This is likely the least busy upper Mississippi River crossing, at least the least busy of any crossing south of the Twin Cities. In fact, I was able to park on the roadway to take many of these photos. While the bridge is free today, it was a toll bridge until 1987, when the toll was 60 cents.
The photos below show a typical crossing, starting in Iowa, crossing the causeway into Sabula, exiting Sabula, following the causeway to the main channel of the river, and then crossing the main channel bridge. One question that I was left with is if there is a bridge or culvert allowing water to flow from one side of the causeway to the other leading into Sabula from the Iowa side of the crossing. The fourth photo below shows that there is in fact a small bridge in the causeway. This bridge is not easy to spot when driving across the causeway. The embankment in that photo behind the highway causeway is the railroad bridge causeway. That structure is more than a mile south of the highway causeway. This is an optical effect of using a long telephoto lens where the background is pulled closer to the viewer than it appears in nature.
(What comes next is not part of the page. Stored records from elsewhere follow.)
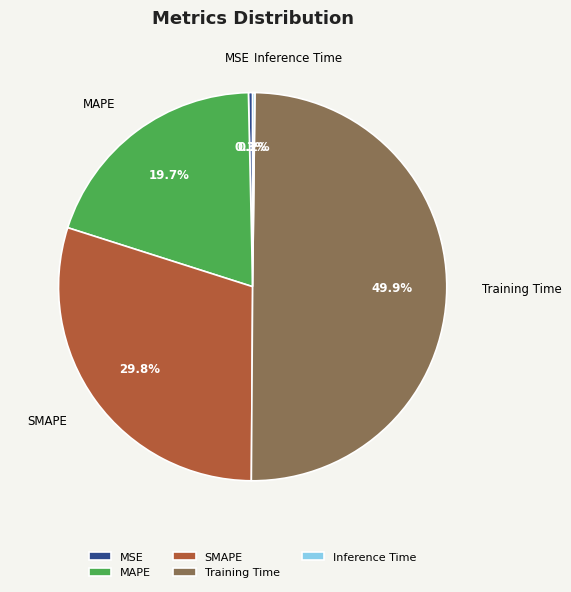

What is the largest slice in the pie chart?

Training Time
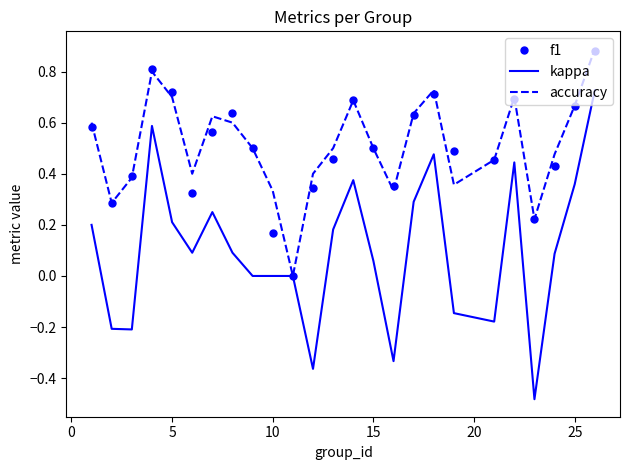

Which series has the widest spread of values?

kappa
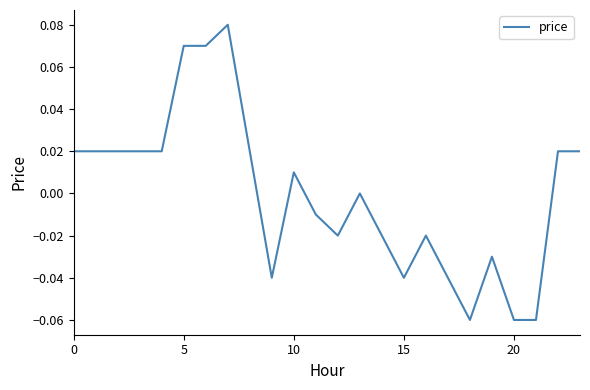

How many lines are shown in the chart?

1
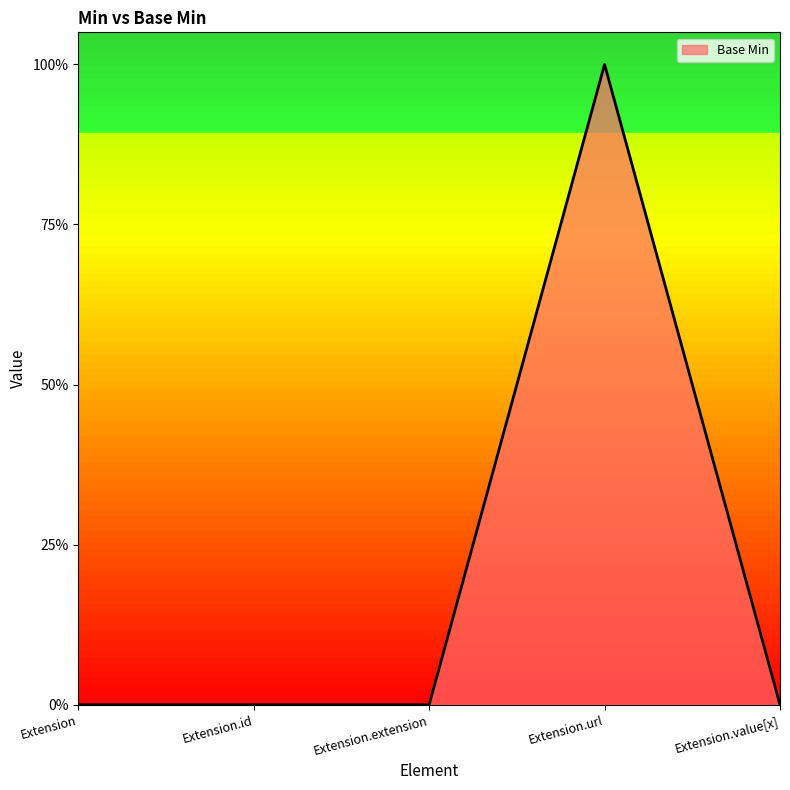

List the labels in order of value, largest first.

Extension.url, Extension, Extension.id, Extension.extension, Extension.value[x]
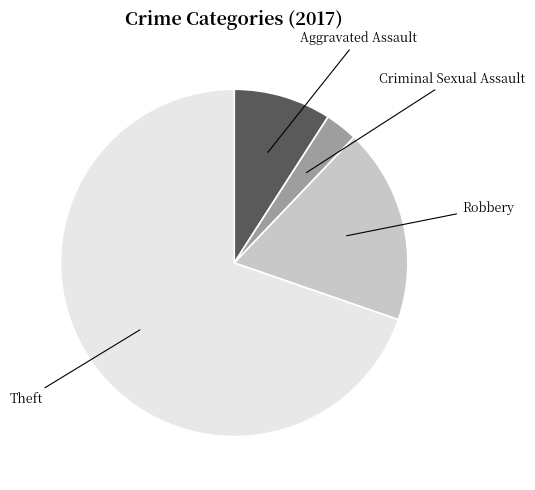

Count the number of slices in the pie.

4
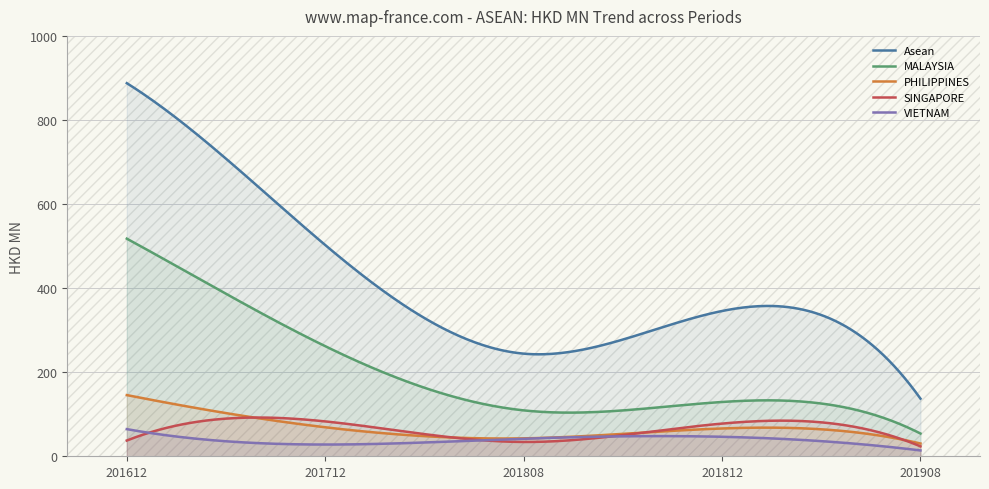

At which label is 201712 closest to 251?

MALAYSIA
The Iron Horse Social Club, a popular destination for motorcycle riders, is located on the east side of the river in Savanna, Illinois. As a result, many cycle riders cross the Savanna-Sabula Bridge. The steel grate bridge deck makes the half-mile long bridge a very memorable part of the trip. At speeds above 35 miles per hour, a bike will vibrate so badly that it becomes unstable. If you slow down below 20 miles per hour, the wheels are going slowly enough to drop into the small holes in the grate, which throws the front end from side to side. Even at 25 or 30 miles per hour, the front tire of a bike might oscillate back and forth 2 to 4 inches. As a result, many bike riders avoid this bridge.